Assessment of issue and analysis of its causes

The pressure on social care has resulted in increased numbers of patients in acute hospital beds that do not have a ‘criteria to reside’. These patients are deemed medically safe to be residing in their own homes or residential care. They do not require inpatient medical care and therefore a routine daily doctor review.

Impact This project looked to trial a system where medically safe for discharge (MSFD) patients are identified by the medical team (senior doctor) and are flagged as not requiring daily ward round reviews. These patients are discussed daily at board rounds and continue to receive nursing care and therapy input. The MDT are encouraged to escalate concern about a ‘MSFD patient’ to the medical team who will then review as clinically indicated. This would allow rationalisation and re-prioritisation of doctor-time to the most unwell patients.

Intervention We initially trialled this project on Mendip, a 19 bedded care of the older person (COOP). A rapid PDSA cycles allowed the creation and improvement of a sticker to identify MSFD patients. This A6 sticker was placed in the medical notes as soon as a patient was deemed MSFD. It included an option for highlight any ongoing issues that would otherwise be addressed as an outpatient, and signalled that the patient would not be included on daily ward rounds.
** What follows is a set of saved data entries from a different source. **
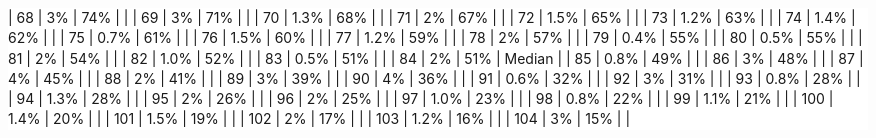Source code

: | 68 | 3% | 74% |  |
| 69 | 3% | 71% |  |
| 70 | 1.3% | 68% |  |
| 71 | 2% | 67% |  |
| 72 | 1.5% | 65% |  |
| 73 | 1.2% | 63% |  |
| 74 | 1.4% | 62% |  |
| 75 | 0.7% | 61% |  |
| 76 | 1.5% | 60% |  |
| 77 | 1.2% | 59% |  |
| 78 | 2% | 57% |  |
| 79 | 0.4% | 55% |  |
| 80 | 0.5% | 55% |  |
| 81 | 2% | 54% |  |
| 82 | 1.0% | 52% |  |
| 83 | 0.5% | 51% |  |
| 84 | 2% | 51% | Median |
| 85 | 0.8% | 49% |  |
| 86 | 3% | 48% |  |
| 87 | 4% | 45% |  |
| 88 | 2% | 41% |  |
| 89 | 3% | 39% |  |
| 90 | 4% | 36% |  |
| 91 | 0.6% | 32% |  |
| 92 | 3% | 31% |  |
| 93 | 0.8% | 28% |  |
| 94 | 1.3% | 28% |  |
| 95 | 2% | 26% |  |
| 96 | 2% | 25% |  |
| 97 | 1.0% | 23% |  |
| 98 | 0.8% | 22% |  |
| 99 | 1.1% | 21% |  |
| 100 | 1.4% | 20% |  |
| 101 | 1.5% | 19% |  |
| 102 | 2% | 17% |  |
| 103 | 1.2% | 16% |  |
| 104 | 3% | 15% |  |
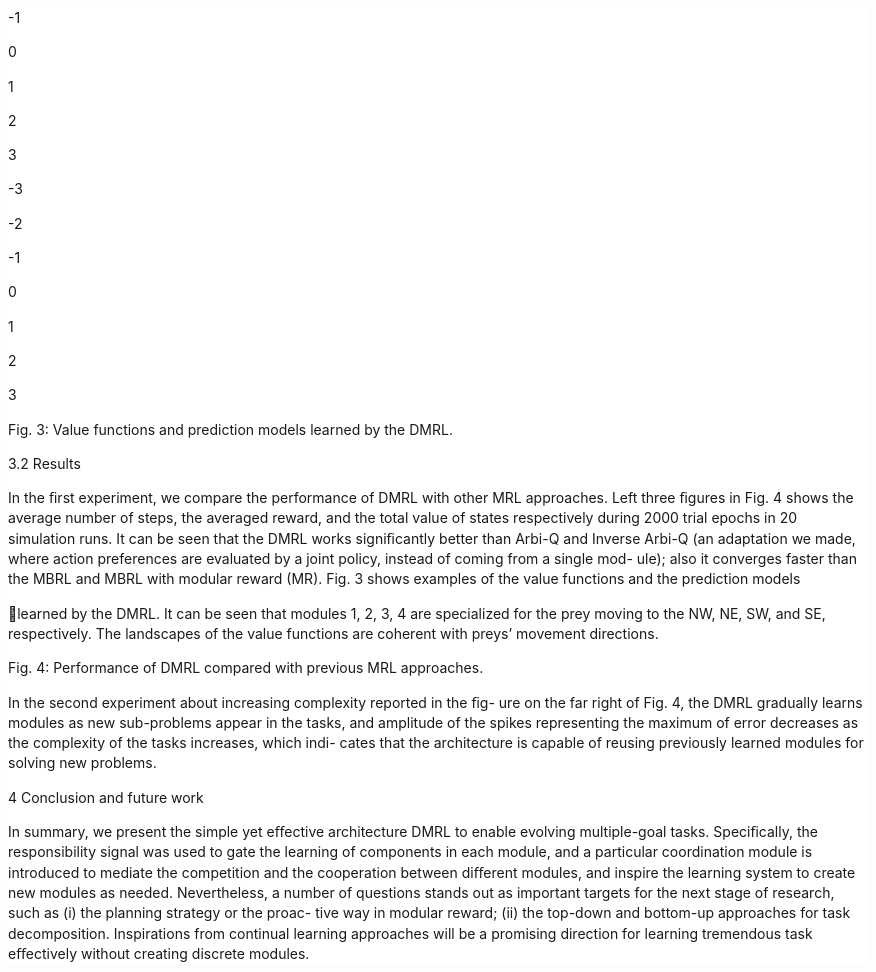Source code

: -1

0

1

2

3

-3

-2

-1

0

1

2

3

Fig. 3: Value functions and prediction models learned by the DMRL.

3.2 Results

In the ﬁrst experiment, we compare the performance of DMRL with other MRL
approaches. Left three ﬁgures in Fig. 4 shows the average number of steps,
the averaged reward, and the total value of states respectively during 2000 trial
epochs in 20 simulation runs. It can be seen that the DMRL works signiﬁcantly
better than Arbi-Q and Inverse Arbi-Q (an adaptation we made, where action
preferences are evaluated by a joint policy, instead of coming from a single mod-
ule); also it converges faster than the MBRL and MBRL with modular reward
(MR). Fig. 3 shows examples of the value functions and the prediction models

learned by the DMRL. It can be seen that modules 1, 2, 3, 4 are specialized for
the prey moving to the NW, NE, SW, and SE, respectively. The landscapes of
the value functions are coherent with preys’ movement directions.

Fig. 4: Performance of DMRL compared with previous MRL approaches.

In the second experiment about increasing complexity reported in the ﬁg-
ure on the far right of Fig. 4, the DMRL gradually learns modules as new
sub-problems appear in the tasks, and amplitude of the spikes representing the
maximum of error decreases as the complexity of the tasks increases, which indi-
cates that the architecture is capable of reusing previously learned modules for
solving new problems.

4 Conclusion and future work

In summary, we present the simple yet eﬀective architecture DMRL to enable
evolving multiple-goal tasks. Speciﬁcally, the responsibility signal was used to
gate the learning of components in each module, and a particular coordination
module is introduced to mediate the competition and the cooperation between
diﬀerent modules, and inspire the learning system to create new modules as
needed. Nevertheless, a number of questions stands out as important targets
for the next stage of research, such as (i) the planning strategy or the proac-
tive way in modular reward; (ii) the top-down and bottom-up approaches for
task decomposition. Inspirations from continual learning approaches will be a
promising direction for learning tremendous task eﬀectively without creating
discrete modules.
Data collected during the 3 week trial period showed 46% of bed days were occupied by MSFD patients. An average of 8 MSFD patients were not reviewed each day, with 0.6 unplanned reviews of these patients needed due to MDT concern, saving an average of 7.4 patient reviews per working day. In addition, 3.3 hours/day were saved, allowing rationalisation of doctor time and resources to understaffed, busier wards whilst not causing detriment to patient care. This equates to half a doctor per day per medical ward.

Involvement of stakeholders, such as patients, carers or family members:

Creating a MSFD process required multi-disciplinary working from medical teams alongside nursing and therapy colleagues, as well as the wider hospital management team. There were no complaints from patients or family members as a result of this change, and no adverse outcomes to patient care were noted either.

Key Messages The use of a MSFD process has helped our hospital to address the challenges of capacity and demand for limited NHS resources, with respect to both the physical bed-space and precious doctor time. This has enabled reallocation of that saved time to care for and treat more patients, as well as provide education to the next generation of medics.

Lessons learnt The current NHS bed crisis will not be solved by a ‘quick-fix’ as the situation is complex and multi-faceted. However, projects like this enable the resources we do have to be used effectively and efficiently. We were fortunate to have buy-in from the hospital management when our trial was still in infancy which enabled rapid testing and development of the process, due to support from members of the MDT throughout the hospital. This may not always be the case for other projects.

Measurement of improvement Data was collected to measure the number of patients being seen each day on the ward, and the time saved from not seeing MSFD patients. We balanced our intervention by measuring the number of complaints from patients or families, as well as the number of unplanned reviews from patients who became sick. The work on Mendip was presented to the hospital clinical leadership group alongside the date we had collected to support its efficiency and safety, who subsequently approved the standard operating procedure we wrote to formalise our work. This is currently being rolled out within the care of the older person department at Musgrove Park.

Strategy for improvement The next step of the project is to establish MSFD ward. This cohorts the patients who would otherwise be discharged into the community if their pathway/care was available. The ward will require reduced doctor input, allowing medical staff to be redistributed to busier parts of the hospital, with the ultimate aim to run this as a ‘doctor-free’ ward, similar to the care provided in the community.